When the molar mass and empirical formula mass are different, the molar mass is a whole-number multiple of the empirical formula mass.
Here's a breakdown of the relationship:
The empirical formula represents the simplest whole-number ratio of atoms in a compound. The empirical formula mass is the sum of the atomic masses of the atoms in the empirical formula. The molecular formula represents the actual number of atoms of each element present in a molecule of the compound.
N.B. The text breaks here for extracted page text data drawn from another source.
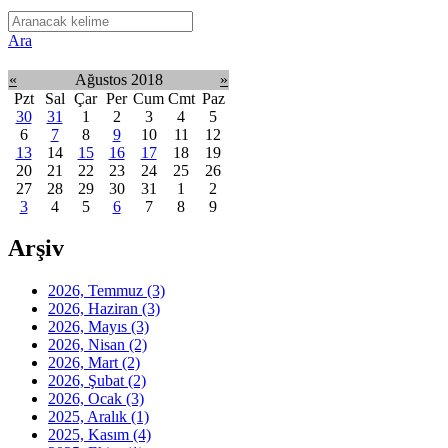
Ara
«
Ağustos 2018
»
Pzt
Sal
Çar
Per
Cum
Cmt
Paz
30
31
1
2
3
4
5
6
7
8
9
10
11
12
13
14
15
16
17
18
19
20
21
22
23
24
25
26
27
28
29
30
31
1
2
3
4
5
6
7
8
9
Arşiv
2026, Temmuz
(3)
2026, Haziran
(3)
2026, Mayıs
(3)
2026, Nisan
(2)
2026, Mart
(2)
2026, Şubat
(2)
2026, Ocak
(3)
2025, Aralık
(1)
2025, Kasım
(4)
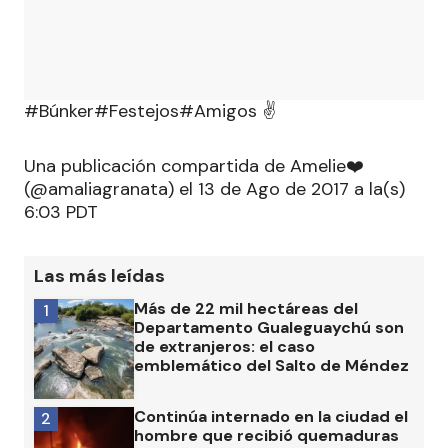
#Búnker#Festejos#Amigos ✌
Una publicación compartida de Amelie❤️
(@amaliagranata) el 13 de Ago de 2017 a la(s)
6:03 PDT
Las más leídas
Más de 22 mil hectáreas del
1
Departamento Gualeguaychú son
de extranjeros: el caso
emblemático del Salto de Méndez
Continúa internado en la ciudad el
2
hombre que recibió quemaduras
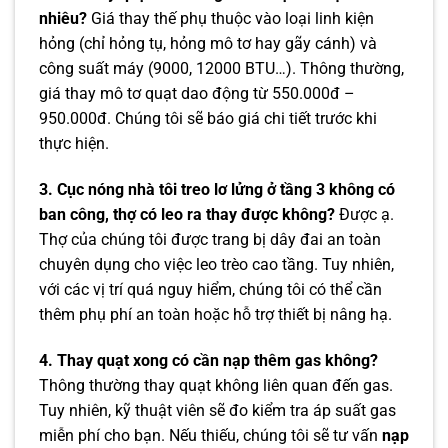
nhiêu?
Giá thay thế phụ thuộc vào loại linh kiện
hỏng (chỉ hỏng tụ, hỏng mô tơ hay gãy cánh) và
công suất máy (9000, 12000 BTU…). Thông thường,
giá thay mô tơ quạt dao động từ 550.000đ –
950.000đ. Chúng tôi sẽ báo giá chi tiết trước khi
thực hiện.
3. Cục nóng nhà tôi treo lơ lửng ở tầng 3 không có
ban công, thợ có leo ra thay được không?
Được ạ.
Thợ của chúng tôi được trang bị dây đai an toàn
chuyên dụng cho việc leo trèo cao tầng. Tuy nhiên,
với các vị trí quá nguy hiểm, chúng tôi có thể cần
thêm phụ phí an toàn hoặc hỗ trợ thiết bị nâng hạ.
4. Thay quạt xong có cần nạp thêm gas không?
Thông thường thay quạt không liên quan đến gas.
Tuy nhiên, kỹ thuật viên sẽ đo kiểm tra áp suất gas
miễn phí cho bạn. Nếu thiếu, chúng tôi sẽ tư vấn
nạp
The molar mass is the mass of one mole of a substance, equivalent to the molecular weight expressed in grams.
The relationship between the empirical formula, molecular formula, empirical formula mass, and molar mass can be summarized as follows:
- Molecular Formula = (Empirical Formula)n
- *Molar Mass = n Empirical Formula Mass**
Where 'n' is a whole number (1, 2, 3, etc.).
Example:
Let's consider glucose.
- The empirical formula of glucose is CH2O.
- The empirical formula mass of CH2O is approximately 12 (C) + 2(1) (H) + 16 (O) = 30 g/mol.
- The molecular formula of glucose is C6H12O6.
- The molar mass of C6H12O6 is approximately 6(12) (C) + 12(1) (H) + 6(16) (O) = 180 g/mol.
In this case, the molar mass (180 g/mol) is six times the empirical formula mass (30 g/mol). Therefore, n = 6.
In summary: If the molar mass and the empirical formula mass are different, you can find the whole number 'n' by dividing the molar mass by the empirical formula mass. This number, 'n,' indicates how many times the empirical formula repeats to form the actual molecular formula.